In the fifth chapter, Hikaru tells Rereko her studies are over. Yonosuke soon received Electopia's call to pick Rereko up. Hikaru told her that he learned a lot from teaching her, and she should keep at it, even back on Electopia. Rereko told Hikaru to keep working on his research and clean his room often. Her sentence was interrupted, and she was transported back to her hometown.

A year later, Hikaru was waiting at the university bus stop. Suddenly, lightning struck his laboratory. He ran to it and found Rereko waiting inside. Rereko told him she graduated, and Teteka assigned her to work at the university as a research assistant, which makes Hikaru and Rereko lab partners.

==The Manga Guide to Physics==
This 232-page book covers the physics of common objects. It consists of 4 chapters, excluding the preface, prologue, epilogue, appendix, and index. The artist is Keita Takatsu, and the scenario writer is re_akino. The plot revolves around Megumi Ninomiya, an athletic girl, and Ryota Nonomura, a physics Olympics silver medalist.

Megumi was bothered by physics. On the test, she circled an incorrect answer on a question involving Newton's third law. The question bothered her during her tennis match with her competitor Sayaka, causing her to be unable to concentrate.

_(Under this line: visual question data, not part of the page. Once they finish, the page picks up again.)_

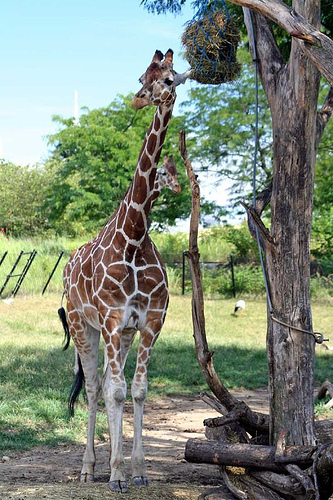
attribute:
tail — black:
[52, 304, 90, 354]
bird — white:
[231, 285, 256, 326]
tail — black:
[60, 335, 105, 425]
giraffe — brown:
[47, 43, 205, 499]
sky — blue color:
[19, 10, 102, 60]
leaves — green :
[174, 1, 330, 82]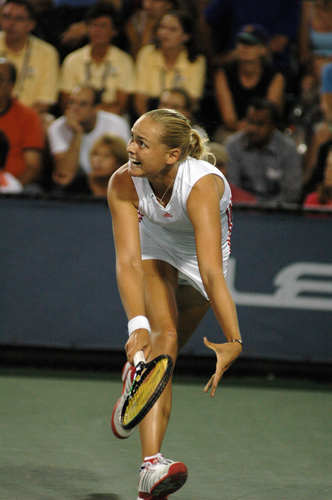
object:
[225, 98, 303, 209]
spectator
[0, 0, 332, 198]
stands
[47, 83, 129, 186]
spectator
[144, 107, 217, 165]
hair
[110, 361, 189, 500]
shoes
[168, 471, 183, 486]
red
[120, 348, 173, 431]
racket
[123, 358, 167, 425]
yellow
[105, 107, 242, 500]
woman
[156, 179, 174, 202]
necklace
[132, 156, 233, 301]
clothes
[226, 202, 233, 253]
stripes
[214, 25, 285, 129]
audience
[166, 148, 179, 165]
ear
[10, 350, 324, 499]
court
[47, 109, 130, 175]
shirt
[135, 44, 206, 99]
shirt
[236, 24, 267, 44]
cap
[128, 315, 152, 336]
band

When Megumi was cleaning up after the match, she was suddenly hit by a tennis ball. Ryota meant to help throw the ball into the basket, but he was uncoordinated. Megumi told him about her concern about the test question, and asked him to help her understand physics, and he agreed.

After many lectures about momentum, Newton's third law, and other physics concepts, Megumi is ready for a rematch with Sayaka. This time, Megumi won. Sayaka asked Megumi if she could be her partner for the next doubles match, and she agreed.

== The Manga Guide to Molecular Biology ==
Ami and Rin did not attend enough lessons to pass biology, causing them to have to attend summer school. They were instructed to visit their professor, Dr. Moro's island. There, they met Dr. Moro's assistant Marcus, who taught them lessons on the fundamentals of molecular biology with the dream machine.

After their studies ended, Ami and Rin found out that Dr. Moro had an incurable disease. The professor intended to use a hibernation machine to wait until new technologies were developed. Ami and Rin decided to be doctors and try to cure the disease. Numerous years later, Dr. Moro was cured, and he, Marcus, Ami, and Rin were shown having a toast together.